## 引用文
↓

▶︎ プログラム


認定資格研修会・ワークショップ 7月27日(土)

認定資格研修会
  (CPCS-1-B)

講師:有住洋子(仙台市児童相談所)
   小澤久美子
  (東京都健康長寿医療センター研究所)


 CPCS(Certificate of Proficiency in the Rorschach Comprehensive System)のレベル1(基礎:施行法とコーディング)は,包括システムについて,①適正な実施,②正確な記録,③コーディングの基礎,④構造一覧表の作成ができる者を,学会として認定することを目的としています。レベル1の取得には単位A,B,CおよびDの4研修会を受講し,単位B研修会(コーディングの基礎)で実施される理解度確認試験(10問について選択肢から回答)に合格する必要があります。また,単位C及びD研修会の受講前に単位B研修会を受講しておく必要があるため,CPCSの取得を目指す方は今回の受講をお勧めします。CPCSの詳細は,学会ホームページをご覧ください。
(臨床心理士資格更新ポイントの対象研修会です)

ワークショップA(初級)
ロールシャッハ・テストの解釈
~支援に役立つ情報を組み立てる~

講師:市川京子
  (一橋大学保健センター/中央大学)
   野村 邦子(聖母病院)


ロールシャッハ・テストは,臨床のプロセスと重なります。すなわち,その人の言葉に沿って体験を聞き,まとまりと意味をもった情報として理解に役立てる,という一連の作業です。

↑

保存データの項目
↓

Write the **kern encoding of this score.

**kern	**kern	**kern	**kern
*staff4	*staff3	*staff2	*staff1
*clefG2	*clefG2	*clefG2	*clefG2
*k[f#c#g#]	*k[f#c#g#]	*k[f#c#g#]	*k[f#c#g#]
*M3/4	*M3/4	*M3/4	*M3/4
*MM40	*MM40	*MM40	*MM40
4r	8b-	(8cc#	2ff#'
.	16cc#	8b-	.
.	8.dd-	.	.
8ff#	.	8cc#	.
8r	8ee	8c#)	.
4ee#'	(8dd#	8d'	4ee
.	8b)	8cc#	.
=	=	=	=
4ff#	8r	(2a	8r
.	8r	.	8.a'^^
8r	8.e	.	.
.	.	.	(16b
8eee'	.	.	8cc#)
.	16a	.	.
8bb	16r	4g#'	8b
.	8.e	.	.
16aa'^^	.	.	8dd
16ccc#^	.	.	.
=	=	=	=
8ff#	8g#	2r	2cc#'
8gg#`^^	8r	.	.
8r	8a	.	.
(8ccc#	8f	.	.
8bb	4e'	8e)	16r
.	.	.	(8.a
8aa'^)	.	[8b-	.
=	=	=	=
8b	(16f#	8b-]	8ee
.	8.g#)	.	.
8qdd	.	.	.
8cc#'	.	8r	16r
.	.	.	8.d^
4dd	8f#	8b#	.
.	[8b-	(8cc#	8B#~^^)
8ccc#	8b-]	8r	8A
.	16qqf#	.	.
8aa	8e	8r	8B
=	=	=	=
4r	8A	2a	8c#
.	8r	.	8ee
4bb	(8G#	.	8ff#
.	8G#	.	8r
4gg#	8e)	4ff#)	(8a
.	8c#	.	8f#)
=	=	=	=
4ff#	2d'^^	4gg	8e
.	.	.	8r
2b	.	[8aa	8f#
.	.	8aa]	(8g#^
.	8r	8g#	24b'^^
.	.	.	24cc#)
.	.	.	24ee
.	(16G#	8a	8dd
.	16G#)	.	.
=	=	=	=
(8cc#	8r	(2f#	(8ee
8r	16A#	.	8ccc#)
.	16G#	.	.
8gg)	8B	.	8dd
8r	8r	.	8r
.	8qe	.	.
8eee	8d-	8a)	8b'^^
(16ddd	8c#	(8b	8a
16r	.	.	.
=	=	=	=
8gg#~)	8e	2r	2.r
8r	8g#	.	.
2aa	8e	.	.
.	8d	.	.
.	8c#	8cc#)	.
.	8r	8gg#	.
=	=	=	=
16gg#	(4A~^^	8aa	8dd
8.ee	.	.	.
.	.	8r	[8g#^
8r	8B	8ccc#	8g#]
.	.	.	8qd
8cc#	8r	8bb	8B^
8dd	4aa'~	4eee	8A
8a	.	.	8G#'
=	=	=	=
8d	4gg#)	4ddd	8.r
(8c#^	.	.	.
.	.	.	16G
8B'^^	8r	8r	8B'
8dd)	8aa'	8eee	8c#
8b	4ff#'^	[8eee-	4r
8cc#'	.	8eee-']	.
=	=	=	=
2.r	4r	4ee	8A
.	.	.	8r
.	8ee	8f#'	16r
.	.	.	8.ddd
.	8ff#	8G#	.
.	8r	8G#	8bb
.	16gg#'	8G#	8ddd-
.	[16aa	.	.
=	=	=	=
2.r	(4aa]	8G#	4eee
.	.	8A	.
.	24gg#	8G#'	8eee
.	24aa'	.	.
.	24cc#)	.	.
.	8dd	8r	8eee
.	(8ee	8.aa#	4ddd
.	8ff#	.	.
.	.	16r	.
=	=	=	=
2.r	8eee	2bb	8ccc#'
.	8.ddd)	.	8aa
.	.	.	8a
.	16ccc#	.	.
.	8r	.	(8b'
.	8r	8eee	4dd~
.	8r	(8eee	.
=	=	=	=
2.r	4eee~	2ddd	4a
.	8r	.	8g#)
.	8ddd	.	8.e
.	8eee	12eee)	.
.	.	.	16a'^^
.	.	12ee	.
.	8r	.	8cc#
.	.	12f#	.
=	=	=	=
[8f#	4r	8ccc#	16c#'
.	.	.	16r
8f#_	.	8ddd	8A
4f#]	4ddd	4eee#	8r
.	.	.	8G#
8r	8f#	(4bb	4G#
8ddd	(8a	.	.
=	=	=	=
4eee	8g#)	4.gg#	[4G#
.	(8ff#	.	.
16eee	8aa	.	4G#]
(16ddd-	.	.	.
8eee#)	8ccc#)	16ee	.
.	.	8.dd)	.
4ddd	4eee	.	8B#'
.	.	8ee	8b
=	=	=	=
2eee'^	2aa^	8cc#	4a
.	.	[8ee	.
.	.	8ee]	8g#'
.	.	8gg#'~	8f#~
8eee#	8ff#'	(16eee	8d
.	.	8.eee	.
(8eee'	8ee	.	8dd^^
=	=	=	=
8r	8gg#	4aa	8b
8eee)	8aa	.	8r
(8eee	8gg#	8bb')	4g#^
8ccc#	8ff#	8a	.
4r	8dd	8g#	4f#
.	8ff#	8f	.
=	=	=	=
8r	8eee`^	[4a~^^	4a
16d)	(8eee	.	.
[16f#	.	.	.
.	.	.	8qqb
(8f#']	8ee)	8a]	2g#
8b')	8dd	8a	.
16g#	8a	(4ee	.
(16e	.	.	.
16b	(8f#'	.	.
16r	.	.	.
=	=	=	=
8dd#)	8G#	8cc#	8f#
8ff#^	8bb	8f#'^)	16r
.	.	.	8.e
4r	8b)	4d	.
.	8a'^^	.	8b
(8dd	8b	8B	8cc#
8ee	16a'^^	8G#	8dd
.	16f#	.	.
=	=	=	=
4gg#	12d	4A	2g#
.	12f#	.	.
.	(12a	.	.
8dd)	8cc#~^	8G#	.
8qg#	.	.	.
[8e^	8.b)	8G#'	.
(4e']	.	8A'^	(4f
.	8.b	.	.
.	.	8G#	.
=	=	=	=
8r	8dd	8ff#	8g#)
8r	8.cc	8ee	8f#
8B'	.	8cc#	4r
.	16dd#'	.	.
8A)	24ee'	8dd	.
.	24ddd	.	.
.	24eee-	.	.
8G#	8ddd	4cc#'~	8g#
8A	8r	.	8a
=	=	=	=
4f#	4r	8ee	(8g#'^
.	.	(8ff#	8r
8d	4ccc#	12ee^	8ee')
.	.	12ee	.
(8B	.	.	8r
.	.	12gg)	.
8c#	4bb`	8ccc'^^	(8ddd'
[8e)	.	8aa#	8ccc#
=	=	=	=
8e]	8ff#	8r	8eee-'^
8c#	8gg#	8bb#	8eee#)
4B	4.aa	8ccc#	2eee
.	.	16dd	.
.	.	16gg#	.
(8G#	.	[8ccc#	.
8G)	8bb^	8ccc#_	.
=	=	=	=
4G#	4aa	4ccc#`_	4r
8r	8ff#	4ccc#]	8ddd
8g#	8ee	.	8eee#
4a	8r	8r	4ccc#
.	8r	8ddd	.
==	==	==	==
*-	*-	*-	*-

↑

## 課題
研修会の案内文から、「認定資格研修会・ワークショップ 7月27日(土)」で始まり「ワークショップA(初級)」で終わる部分を一字一句違えずに抜き出してもらえますか? これらの項目は研修会の案内文とは関係がありません。

## 解答
認定資格研修会・ワークショップ 7月27日(土)

認定資格研修会
  (CPCS-1-B)

講師:有住洋子(仙台市児童相談所)
   小澤久美子
  (東京都健康長寿医療センター研究所)


 CPCS(Certificate of Proficiency in the Rorschach Comprehensive System)のレベル1(基礎:施行法とコーディング)は,包括システムについて,①適正な実施,②正確な記録,③コーディングの基礎,④構造一覧表の作成ができる者を,学会として認定することを目的としています。レベル1の取得には単位A,B,CおよびDの4研修会を受講し,単位B研修会(コーディングの基礎)で実施される理解度確認試験(10問について選択肢から回答)に合格する必要があります。また,単位C及びD研修会の受講前に単位B研修会を受講しておく必要があるため,CPCSの取得を目指す方は今回の受講をお勧めします。CPCSの詳細は,学会ホームページをご覧ください。
(臨床心理士資格更新ポイントの対象研修会です)

ワークショップA(初級)